Family (Cooper Novel) Imagery

Family (Cooper Novel) Imagery

Slavery

The most important and obvious imagery is the painful remembrance of slavery in American history. The novelist works to create a lucid recreation of slavery as it really occurred. The slaves live lives that are defined by suffering and horror, and their thirst for freedom is worsened by their sense of dread and doom. They want freedom and life, but what they get instead is pain, abuse, domination, rape, assault, and dehumanization. The imagery is worth remembering because it really happened. It is hard to believe humans could be capable of such behavior, but it wasn't even that long ago that the American majority supported slavery.

Family and legacy

The imagery of family becomes a kind of resistance. The mother hopes that a new life could be possible for her children, although she accepts her fate, understanding that perhaps she will never find the restoration that she desires. This raises within her an abstract understanding of family that verges on legacy. How can she establish for herself a legacy that outlives her own mortal coil? She can raise powerful children and pray that a better future befall them.

Duality

The imagery of duality is plain throughout the novel. There is a famous verse in Paul's epistle to the Galatians: "There is in Christ neither Jew nor Greek, neither slave nor free, neither male nor female." Well, in the history of the American South, there certainly are those dualities. Not only are there slaves and freemen, but the slave owners actively work to make life as hellish as possible for the slaves.
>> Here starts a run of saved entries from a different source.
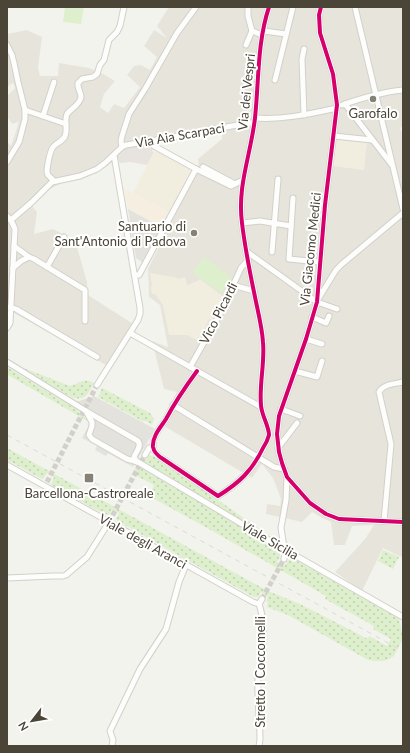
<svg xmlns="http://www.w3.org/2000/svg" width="410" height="753" viewBox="0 0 410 753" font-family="Lato,sans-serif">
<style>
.residential{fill:#e7e5db}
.commercial{fill:#f6efe1}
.industrial{fill:#e7e4df}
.education{fill:#f1eee0}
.green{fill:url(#green-dots)}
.pitch{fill:#deefcd}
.parking{fill:#e3e2dc}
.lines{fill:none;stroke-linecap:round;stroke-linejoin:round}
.minor-tunnel{stroke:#d1d0ca;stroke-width:5;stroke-dasharray:5 2.5;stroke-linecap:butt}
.minor-casing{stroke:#d1d0cb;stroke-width:7}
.minor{stroke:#fdfdfc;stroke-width:5}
.rail{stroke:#dadada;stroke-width:1;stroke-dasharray:5 5;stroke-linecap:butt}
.cycleway-casing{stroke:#fff;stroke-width:6}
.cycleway{stroke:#d6006c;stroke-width:4}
.poi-dot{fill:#868278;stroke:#fff;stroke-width:1.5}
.labels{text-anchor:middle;stroke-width:4;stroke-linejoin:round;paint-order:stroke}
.street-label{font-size:13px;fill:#4b4538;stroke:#fff}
.poi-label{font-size:13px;fill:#4b4538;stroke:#fff}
</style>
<defs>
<pattern id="green-dots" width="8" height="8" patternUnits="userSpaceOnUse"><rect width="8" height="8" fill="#deefcd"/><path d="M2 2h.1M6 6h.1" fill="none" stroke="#c0ceb1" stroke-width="1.8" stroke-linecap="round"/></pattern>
</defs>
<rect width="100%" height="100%" fill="#f3f3ee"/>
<path class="residential" d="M169 7H403V126L400 128 403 135V554L401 557 383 548 362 591 335 572 365 539 374 525 352 526 345 545H334L331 522 322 518 312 512 302 522 266 514 267 504 280 506 281 499 278 491 273 478 262 464 252 478 164 426 162 419 177 392 164 389 152 341 168 347 160 305 149 297 148 269 175 215 199 170 198 159 222 139V133L141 146 123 151 113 162 101 170 80 179 62 183 50 189 32 206 37 212 34 234 53 229 75 240 87 282 88 295 138 327 111 368 7 309 8 279 7 278V141L11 146 19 122 12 124 7 116V96L15 88 13 83 7 87V34L27 30 42 37 38 68 40 76H58L59 63 89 68 105 75 115 81 104 94 100 107 108 113 114 104 124 108 140 87 127 75 134 66 141 65 150 70 157 57 144 46 154 30 167 38 157 26Z"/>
<path class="commercial" d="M124 188 169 212 161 227 128 209Z"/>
<path class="industrial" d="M145 145 153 149 152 151 154 152 147 165 130 162 120 163 117 157 124 150 129 148Z"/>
<g class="education">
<path d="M337 139 367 142 364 170 333 166Z"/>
<path d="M155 150 191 169 169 212 133 193Z"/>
<path d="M150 273 172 277H174L179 279 185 277 187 285 198 281 200 279 225 298 214 321 209 319 199 341 187 335H169L163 305 155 294H152L151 288 152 284Z"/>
</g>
<g class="green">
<path d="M7 367 76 409 86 418 89 422 8 375 7 376Z"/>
<path d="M21 367 70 386C80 383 84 377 94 383 88 394 85 402 71 397Z"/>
<path d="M102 388 150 413 154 419 152 425 146 421H142L98 397Z"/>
<path d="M7 448 268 591 300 604 368 639 369 636 387 646 391 639 373 629 374 626 325 599 326 596 209 529 149 496 154 485 133 474 137 465 278 549C282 554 280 557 277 562L284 566C287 563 289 557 294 559L399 618 403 638 394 656 389 659 384 661H375L368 660 288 615 267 607 268 602 266 601 268 596 261 592 258 597H254L185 559 116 520 119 513 112 509 109 515 104 514 51 485 54 477 47 473 43 479 40 478 7 460Z"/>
<path d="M148 455 153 456C190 480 225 505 261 530L260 532 139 459 141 456 146 460 148 458 146 456Z"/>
<path d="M383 550 399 557 393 569 378 561Z"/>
</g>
<g class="pitch">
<path d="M65 7H84L81 24 63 22Z"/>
<path d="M204 257 232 278 221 293 192 272Z"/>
</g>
<g class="parking">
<path d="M128 209 161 227 142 262 136 258Z"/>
<path d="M94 396 155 429 133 467 108 453 106 456 95 450 97 446 82 438 95 414 76 402Z"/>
</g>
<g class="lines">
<g class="minor-tunnel">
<path d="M47 482 97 385"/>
<path d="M109 522 145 455"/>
<path d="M262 599 284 559"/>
</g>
<defs>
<g id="minor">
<path d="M248 7V16L252 31 262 35"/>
<path d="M321 7 319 15 320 33 333 74 337 105 325 205 317 302 306 339 279 416 277 434 279 452 282 463 287 477 310 503 326 514 339 519 403 522"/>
<path d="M355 7 403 209"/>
<path d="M264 31 286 34"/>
<path d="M7 45 12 55 14 63 18 82 25 110V119L19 142 7 162"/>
<path d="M246 45 252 31"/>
<path d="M275 80 293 7"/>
<path d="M345 104 392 165"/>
<path d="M342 105C362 98 382 92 403 90"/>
<path d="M25 110 66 124"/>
<path d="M304 115 302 59 304 49"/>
<path d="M43 116 54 82"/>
<path d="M255 118C284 120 309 114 337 108"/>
<path d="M334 136 372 140"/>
<path d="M151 141 154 146 196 169 231 186 243 180"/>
<path d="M122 147 121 141 122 136 129 114 145 89 177 33 196 7"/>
<path d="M203 167 235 184"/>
<path d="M54 181 48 175 47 172C47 167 50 149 54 146 58 142 63 141 65 136 68 129 64 121 67 114 71 108 80 105 81 97 81 92 77 88 78 83L82 79 93 77 97 74 100 65 104 60 109 40 117 32 120 26 124 7"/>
<path d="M293 198 289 259 320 262"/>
<path d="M7 216C11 220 13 223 15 229L10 323 7 328"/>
<path d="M11 220 32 202 52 182 80 176 97 169 105 163 122 147 126 145 151 141 248 123H254"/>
<path d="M242 223 260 221 291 226"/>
<path d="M14 246 29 257 34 259 85 290V321"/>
<path d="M246 251 317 302 337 309"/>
<path d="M272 252 278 179"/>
<path d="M47 267 64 237"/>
<path d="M13 268 21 261 29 257"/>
<path d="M135 275H139L196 169"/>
<path d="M233 285 254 291"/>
<path d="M317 301 336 270 342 264 403 213"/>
<path d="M10 307 16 309 97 357"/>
<path d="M312 317 326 323 329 316"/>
<path d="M130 333 261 407"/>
<path d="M306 339 322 344"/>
<path d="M7 362 86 411 138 441C142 446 136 452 134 457L137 462"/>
<path d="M190 367 220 314 241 268 248 260"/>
<path d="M197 371C186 386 175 402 166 419 161 427 152 436 153 447 154 453 158 456 163 459L218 496C239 483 252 471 263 448 265 445 268 439 269 435 269 426 261 414 261 405 259 384 265 363 263 342 262 327 258 312 255 297 250 273 245 248 242 223 237 186 251 154 255 118 259 81 257 43 269 7"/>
<path d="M295 371 317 377 322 361"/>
<path d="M97 385 138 320 140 314V308L114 155"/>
<path d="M173 405 274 467 284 469"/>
<path d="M281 409 300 416"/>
<path d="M86 411 92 422V426L89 435 92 439 127 459 138 462 284 549 403 617"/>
<path d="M278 448 297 423"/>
<path d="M145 455 149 448 153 447"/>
<path d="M7 465 253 602 259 604"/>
<path d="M384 521 391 444 379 392C383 384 395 384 403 382"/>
<path d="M284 559 285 553 281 528 286 500 287 477"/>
<path d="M7 578 53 576H63L66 575 87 557 109 522"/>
<path d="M112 746 113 740 110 731 140 669 166 629 179 582 186 565"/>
<path d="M259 746 260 740C260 719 257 699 258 678 259 672 261 666 262 659 265 644 264 618 259 604L262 599"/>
</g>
</defs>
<use href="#minor" class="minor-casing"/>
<use href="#minor" class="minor"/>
<path class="rail" d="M7 435 403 651"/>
<defs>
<g id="cycleway">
<path d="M321 7 319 15 320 33 333 74 337 105 325 205 317 302 306 339 279 416 277 434 279 452 282 463 287 477 310 503 326 514 339 519 403 522"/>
<path d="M197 371C186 386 175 402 166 419 161 427 152 436 153 447 154 453 158 456 163 459L218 496C239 483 252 471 263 448 265 445 268 439 269 435 269 426 261 414 261 405 259 384 265 363 263 342 262 327 258 312 255 297 250 273 245 248 242 223 237 186 251 154 255 118 259 81 257 43 269 7"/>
</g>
</defs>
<use href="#cycleway" class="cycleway-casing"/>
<use href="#cycleway" class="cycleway"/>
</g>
<g class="poi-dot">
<circle cx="373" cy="99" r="4"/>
<circle cx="194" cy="233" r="4"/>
<rect x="84" y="473" width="10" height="10" rx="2"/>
</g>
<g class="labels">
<g class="street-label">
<text transform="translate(246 92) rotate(-84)" y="5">Via dei Vespri</text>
<text transform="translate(180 135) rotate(-10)" y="5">Via Aia Scarpaci</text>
<text transform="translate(310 249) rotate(-84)" y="5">Via Giacomo Medici</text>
<text transform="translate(218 313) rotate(-63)" y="5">Vico Picardi</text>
<text transform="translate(270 540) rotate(30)" y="5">Viale Sicilia</text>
<text transform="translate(143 541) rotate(29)" y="5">Viale degli Aranci</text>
<text transform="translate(260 672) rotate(-90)" y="5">Stretto I Coccomelli</text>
</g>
<g class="poi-label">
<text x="373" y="118">Garofalo</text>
<text x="186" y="231" text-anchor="end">Santuario di<tspan x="186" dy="15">Sant'Antonio di Padova</tspan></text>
<text x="89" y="498">Barcellona-Castroreale</text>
</g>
</g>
<rect width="410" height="753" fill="none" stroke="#4b4538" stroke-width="16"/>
<g transform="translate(32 721) rotate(239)" stroke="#ffffff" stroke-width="3" paint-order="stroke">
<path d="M0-3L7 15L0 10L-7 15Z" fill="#4b4538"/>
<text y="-6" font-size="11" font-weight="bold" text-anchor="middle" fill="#4b4538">N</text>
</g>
</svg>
The prose underscores other dualities as well; light and dark, day and night, male and female. The imagery of duality also applies to time; there are two versions of time depicted, the immediate daily passage of real time, and the timeless, eternal kind of time that Clora hopes to enter upon her death.

Eternal life and redemption

Clora hopes for a kind of life that exists outside the physical reality of this realm. Her desire for a transcendental reality stems from her life of real suffering which makes her chronically wishful that death might bring some kind of redemption. She hopes that at least her children might have better futures than her own so that the mystery of life within her own family might be redeemed on the earth. This constitutes religious imagery for her, and her suicide is paired with a sense of religious martyrdom.